====== THE INPUT ======

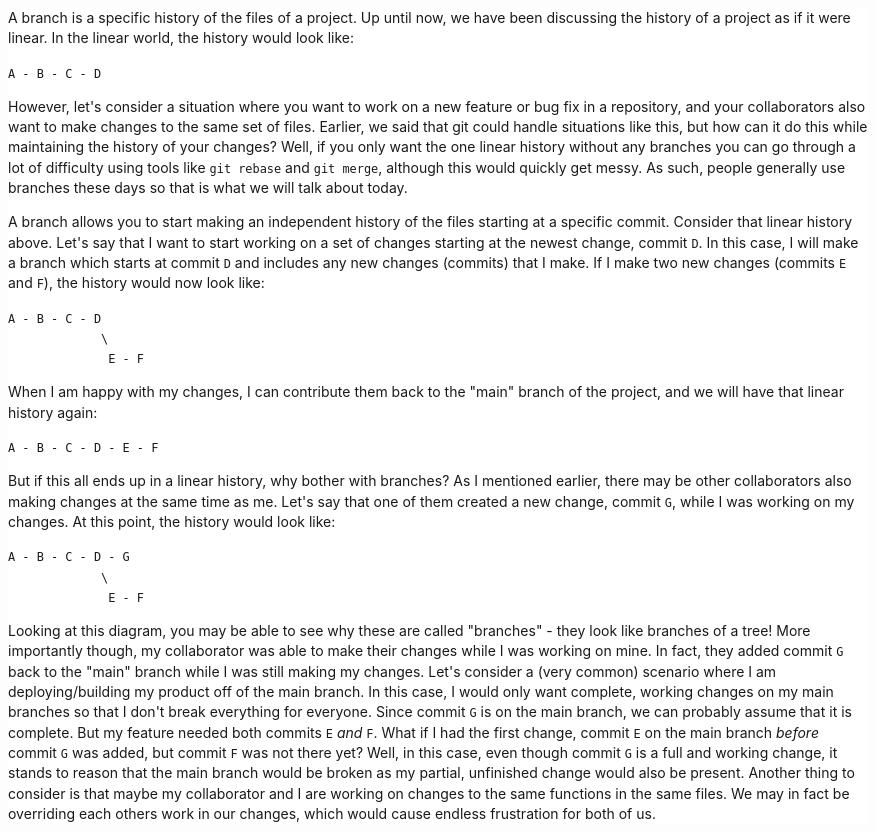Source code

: A branch is a specific history of the files of a project. Up until now, we have been discussing the history of a project as if it were linear. In the linear world,
the history would look like:

```
A - B - C - D
```

However, let's consider a situation where you want to work on a new feature or bug fix in a repository, and your collaborators also want to make changes to the same
set of files. Earlier, we said that git could handle situations like this, but how can it do this while maintaining the history of your changes? Well, if you only want
the one linear history without any branches you can go through a lot of difficulty using tools like `git rebase` and `git merge`, although this would quickly get messy.
As such, people generally use branches these days so that is what we will talk about today.

A branch allows you to start making an independent history of the files starting at a specific commit.
Consider that linear history above. Let's say that I want to start working on a set of changes starting at the newest change, commit `D`. In this case, I will make
a branch which starts at commit `D` and includes any new changes (commits) that I make. If I make two new changes (commits `E` and `F`), the history would now look like:

```
A - B - C - D
             \
              E - F
```

When I am happy with my changes, I can contribute them back to the "main" branch of the project, and we will have that linear history again:

```
A - B - C - D - E - F
```

But if this all ends up in a linear history, why bother with branches? As I mentioned earlier, there may be other collaborators also making changes at the same time as me.
Let's say that one of them created a new change, commit `G`, while I was working on my changes. At this point, the history would look like:

```
A - B - C - D - G
             \
              E - F
```

Looking at this diagram, you may be able to see why these are called "branches" - they look like branches of a tree! More importantly though, my collaborator was able to
make their changes while I was working on mine. In fact, they added commit `G` back to the "main" branch while I was still making my changes. Let's consider a (very common) scenario
where I am deploying/building my product off of the main branch. In this case, I would only want complete, working changes on my main branches so that I don't break everything
for everyone. Since commit `G` is on the main branch, we can probably assume that it is complete. But my feature needed both commits `E` _and_ `F`. What if I had the first change, commit
`E` on the main branch _before_ commit `G` was added, but commit `F` was not there yet? Well, in this case, even though commit `G` is a full and working change, it stands to reason
that the main branch would be broken as my partial, unfinished change would also be present. Another thing to consider is that maybe my collaborator and I are working on changes
to the same functions in the same files. We may in fact be overriding each others work in our changes, which would cause endless frustration for both of us.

======

• YOUR GOAL
In the entries above, find the line with "When I am happy" and the line with "make their changes", then set down exactly those two and every line between them, nothing else.

• RESPONSE TO THIS EXERCISE
When I am happy with my changes, I can contribute them back to the "main" branch of the project, and we will have that linear history again:

```
A - B - C - D - E - F
```

But if this all ends up in a linear history, why bother with branches? As I mentioned earlier, there may be other collaborators also making changes at the same time as me.
Let's say that one of them created a new change, commit `G`, while I was working on my changes. At this point, the history would look like:

```
A - B - C - D - G
             \
              E - F
```

Looking at this diagram, you may be able to see why these are called "branches" - they look like branches of a tree! More importantly though, my collaborator was able to
make their changes while I was working on mine. In fact, they added commit `G` back to the "main" branch while I was still making my changes. Let's consider a (very common) scenario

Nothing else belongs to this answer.